AIM OF THE EXERCISE>
Could you set down the listing below exactly, leaving out its pictures?

RECORD EXTRACTS>
************
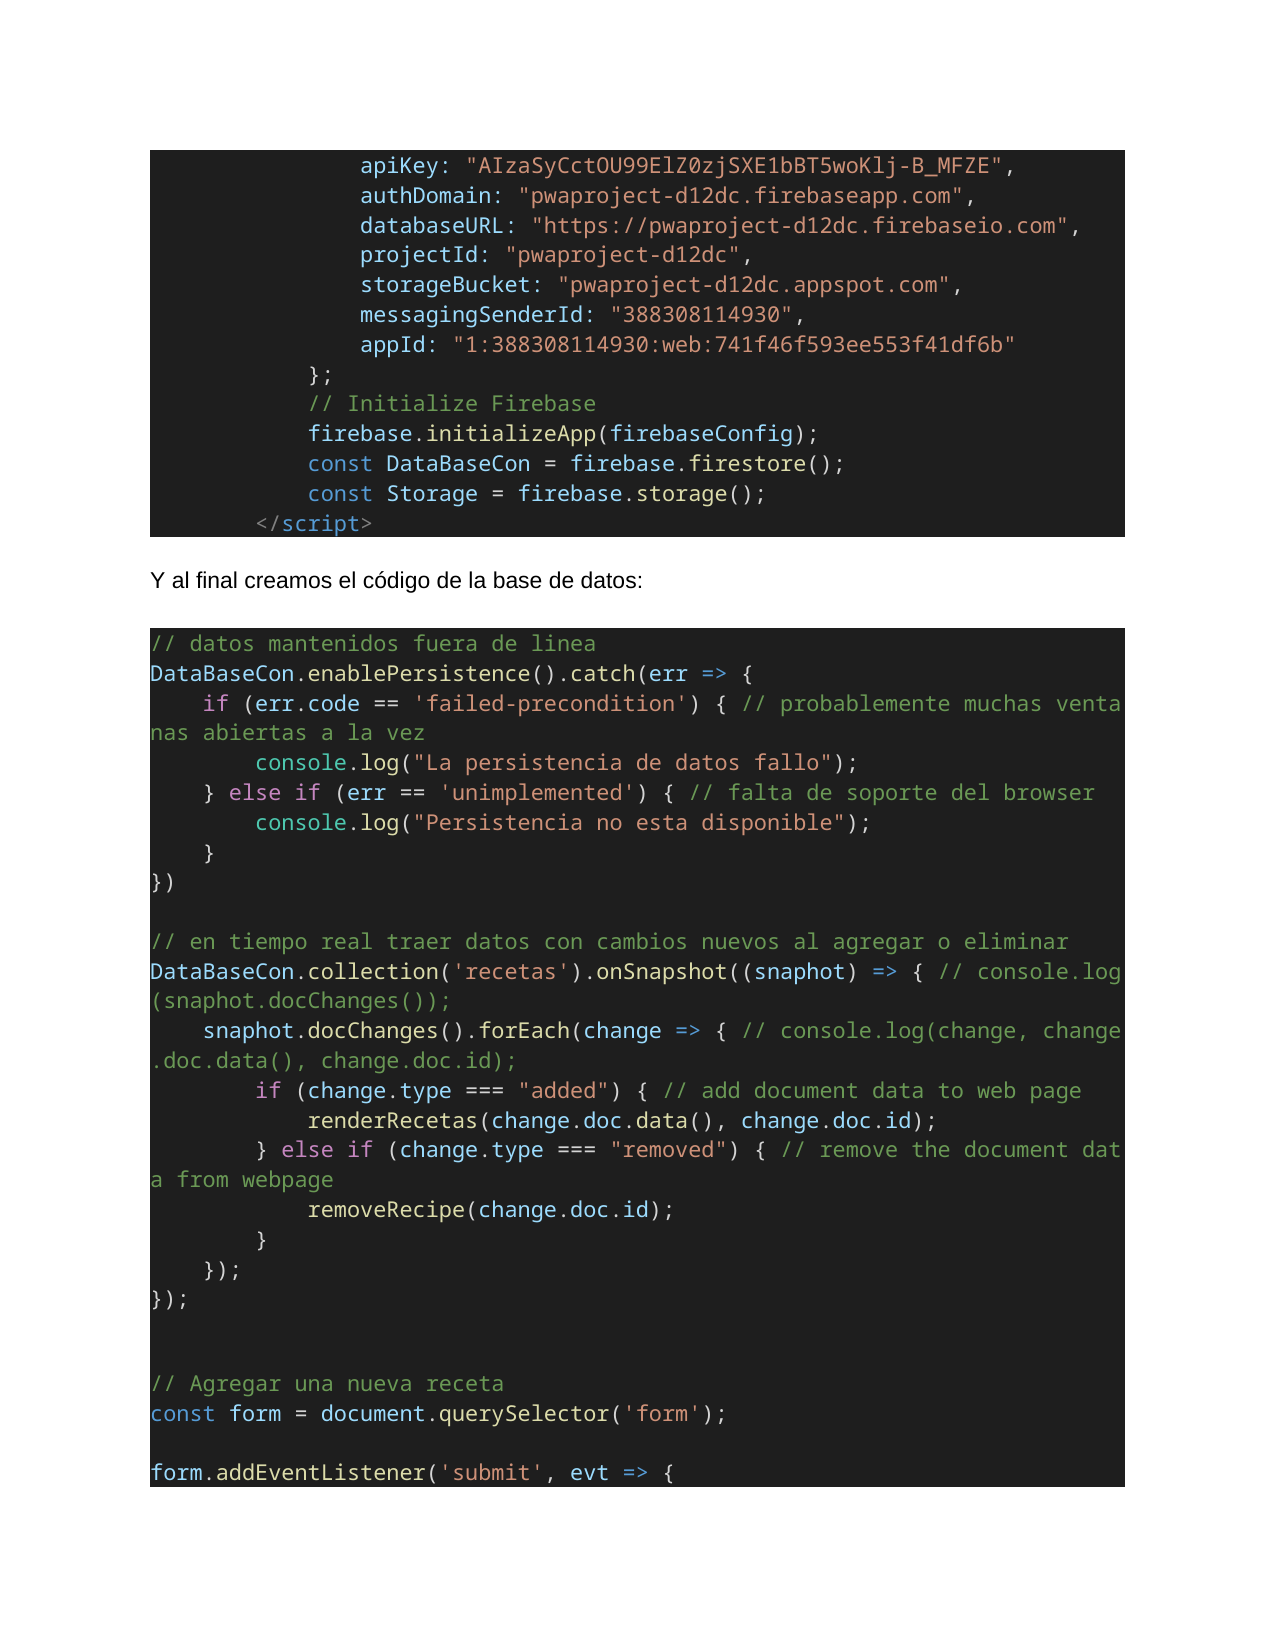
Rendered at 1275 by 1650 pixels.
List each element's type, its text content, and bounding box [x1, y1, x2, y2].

text storageBucket: "pwaproject-d12dc.appspot.com", [150, 269, 1125, 299]
text renderRecetas(change.doc.data(), change.doc.id); [150, 1104, 1125, 1134]
text appId: "1:388308114930:web:741f46f593ee553f41df6b" [150, 329, 1125, 358]
text } [150, 836, 1125, 866]
text }) [150, 866, 1125, 896]
text projectId: "pwaproject-d12dc", [150, 239, 1125, 269]
text } else if (change.type === "removed") { // remove the document data from webpage [150, 1134, 1125, 1194]
text const Storage = firebase.storage(); [150, 478, 1125, 507]
text form.addEventListener('submit', evt => { [150, 1457, 1125, 1487]
text const form = document.querySelector('form'); [150, 1398, 1125, 1427]
text snaphot.docChanges().forEach(change => { // console.log(change, change.doc.data(), change.doc.id); [150, 1015, 1125, 1075]
text // Initialize Firebase [150, 388, 1125, 418]
text if (err.code == 'failed-precondition') { // probablemente muchas ventanas abiertas a la vez [150, 687, 1125, 747]
text DataBaseCon.enablePersistence().catch(err => { [150, 658, 1125, 687]
text DataBaseCon.collection('recetas').onSnapshot((snaphot) => { // console.log(snaphot.docChanges()); [150, 956, 1125, 1015]
text } [150, 1224, 1125, 1253]
text removeRecipe(change.doc.id); [150, 1194, 1125, 1224]
text console.log("Persistencia no esta disponible"); [150, 807, 1125, 836]
text } else if (err == 'unimplemented') { // falta de soporte del browser [150, 777, 1125, 807]
text messagingSenderId: "388308114930", [150, 299, 1125, 329]
text databaseURL: "https://pwaproject-d12dc.firebaseio.com", [150, 209, 1125, 239]
text const DataBaseCon = firebase.firestore(); [150, 448, 1125, 478]
text </script> [150, 507, 1125, 537]
text if (change.type === "added") { // add document data to web page [150, 1075, 1125, 1104]
text // Agregar una nueva receta [150, 1368, 1125, 1398]
text }); [150, 1253, 1125, 1283]
text authDomain: "pwaproject-d12dc.firebaseapp.com", [150, 180, 1125, 209]
text apiKey: "AIzaSyCctOU99ElZ0zjSXE1bBT5woKlj-B_MFZE", [150, 150, 1125, 180]
text // datos mantenidos fuera de linea [150, 628, 1125, 658]
text Y al final creamos el código de la base de datos: [150, 567, 1125, 594]
text firebase.initializeApp(firebaseConfig); [150, 418, 1125, 448]
text // en tiempo real traer datos con cambios nuevos al agregar o eliminar [150, 926, 1125, 956]
text console.log("La persistencia de datos fallo"); [150, 747, 1125, 777]
text }; [150, 358, 1125, 388]
text }); [150, 1283, 1125, 1313]
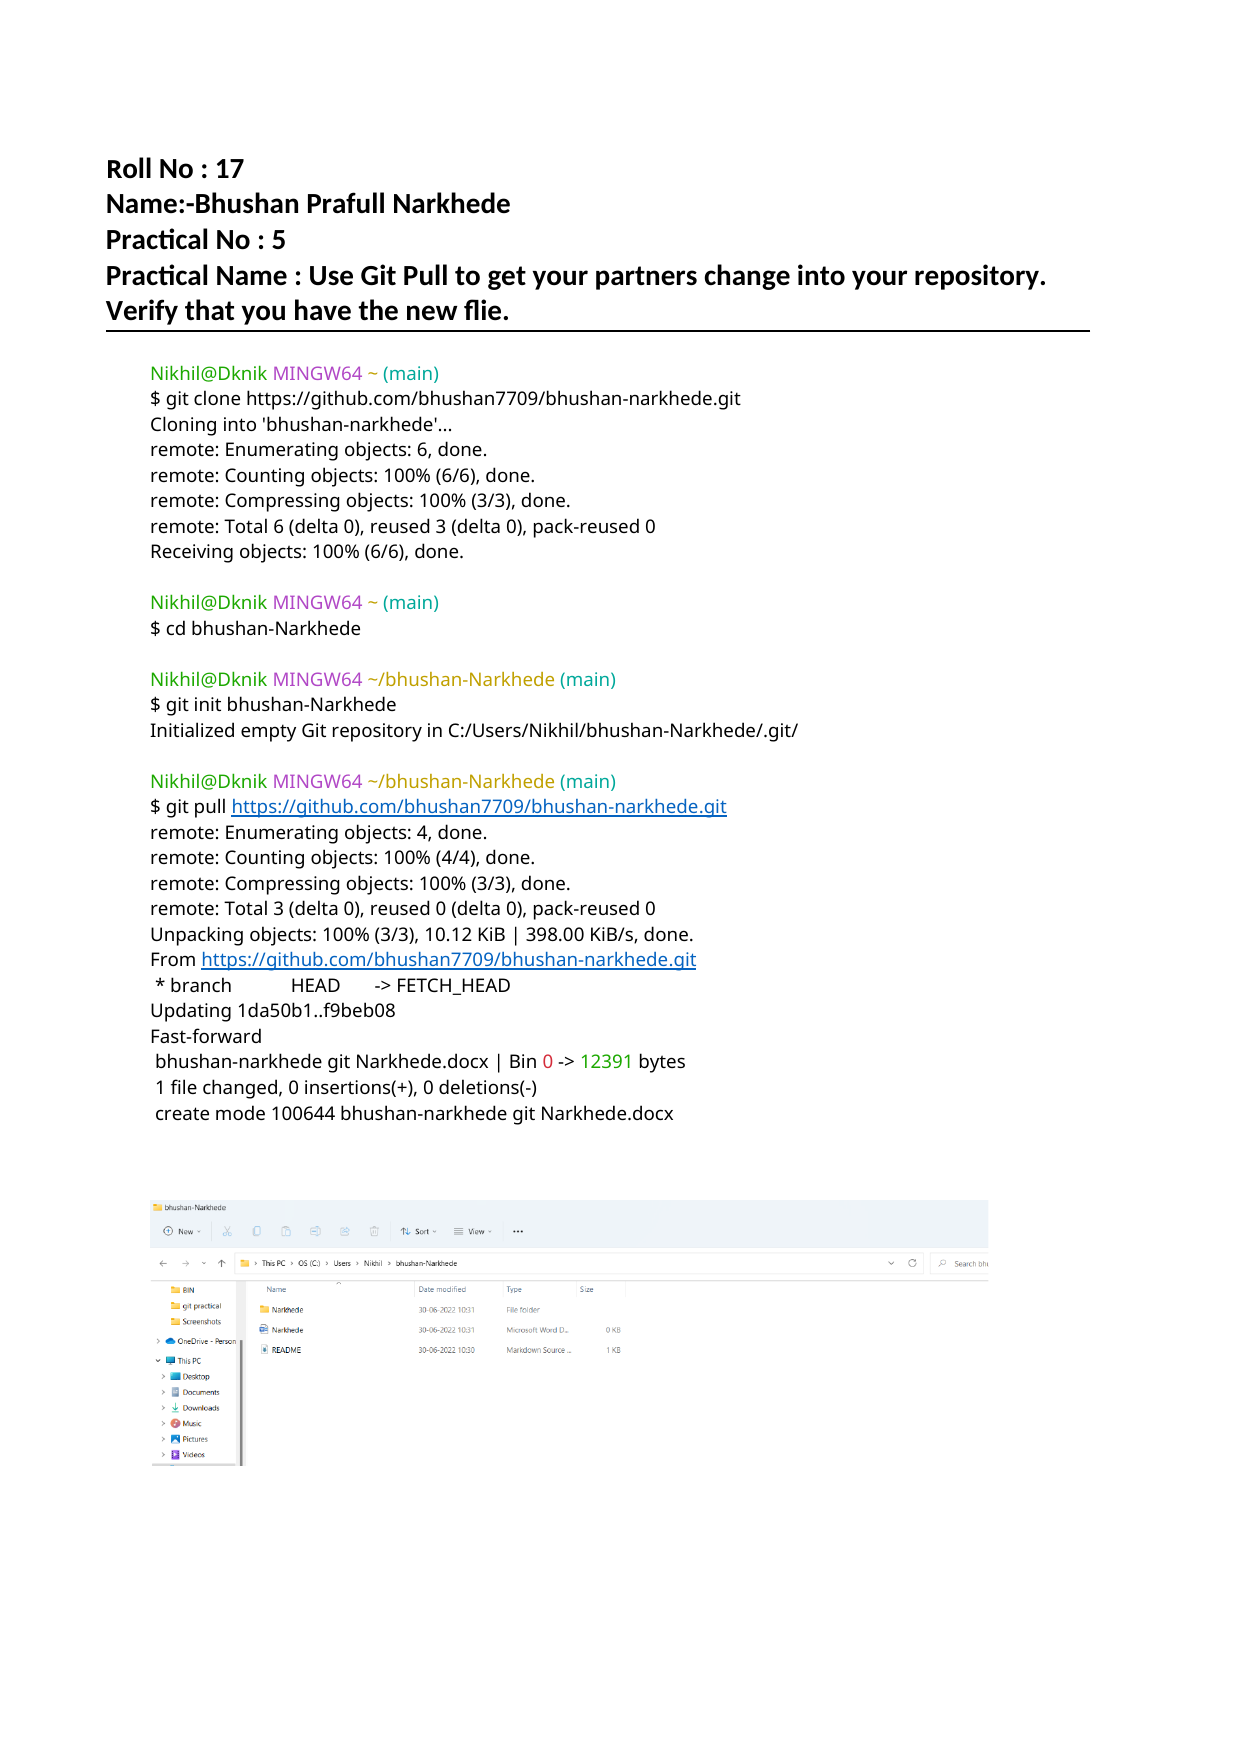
************
WRITTEN REPLY>
Rendered at 1275 by 1650 pixels.
List each element's type, its text content, and bounding box [x1, y1, x2, y2].

text storageBucket: "pwaproject-d12dc.appspot.com", [150, 269, 1125, 299]
text renderRecetas(change.doc.data(), change.doc.id); [150, 1104, 1125, 1134]
text appId: "1:388308114930:web:741f46f593ee553f41df6b" [150, 329, 1125, 358]
text } [150, 836, 1125, 866]
text }) [150, 866, 1125, 896]
text projectId: "pwaproject-d12dc", [150, 239, 1125, 269]
text } else if (change.type === "removed") { // remove the document data from webpage [150, 1134, 1125, 1194]
text const Storage = firebase.storage(); [150, 478, 1125, 507]
text form.addEventListener('submit', evt => { [150, 1457, 1125, 1487]
text const form = document.querySelector('form'); [150, 1398, 1125, 1427]
text snaphot.docChanges().forEach(change => { // console.log(change, change.doc.data(), change.doc.id); [150, 1015, 1125, 1075]
text // Initialize Firebase [150, 388, 1125, 418]
text if (err.code == 'failed-precondition') { // probablemente muchas ventanas abiertas a la vez [150, 687, 1125, 747]
text DataBaseCon.enablePersistence().catch(err => { [150, 658, 1125, 687]
text DataBaseCon.collection('recetas').onSnapshot((snaphot) => { // console.log(snaphot.docChanges()); [150, 956, 1125, 1015]
text } [150, 1224, 1125, 1253]
text removeRecipe(change.doc.id); [150, 1194, 1125, 1224]
text console.log("Persistencia no esta disponible"); [150, 807, 1125, 836]
text } else if (err == 'unimplemented') { // falta de soporte del browser [150, 777, 1125, 807]
text messagingSenderId: "388308114930", [150, 299, 1125, 329]
text databaseURL: "https://pwaproject-d12dc.firebaseio.com", [150, 209, 1125, 239]
text const DataBaseCon = firebase.firestore(); [150, 448, 1125, 478]
text </script> [150, 507, 1125, 537]
text if (change.type === "added") { // add document data to web page [150, 1075, 1125, 1104]
text // Agregar una nueva receta [150, 1368, 1125, 1398]
text }); [150, 1253, 1125, 1283]
text authDomain: "pwaproject-d12dc.firebaseapp.com", [150, 180, 1125, 209]
text apiKey: "AIzaSyCctOU99ElZ0zjSXE1bBT5woKlj-B_MFZE", [150, 150, 1125, 180]
text // datos mantenidos fuera de linea [150, 628, 1125, 658]
text Y al final creamos el código de la base de datos: [150, 567, 1125, 594]
text firebase.initializeApp(firebaseConfig); [150, 418, 1125, 448]
text // en tiempo real traer datos con cambios nuevos al agregar o eliminar [150, 926, 1125, 956]
text console.log("La persistencia de datos fallo"); [150, 747, 1125, 777]
text }; [150, 358, 1125, 388]
text }); [150, 1283, 1125, 1313]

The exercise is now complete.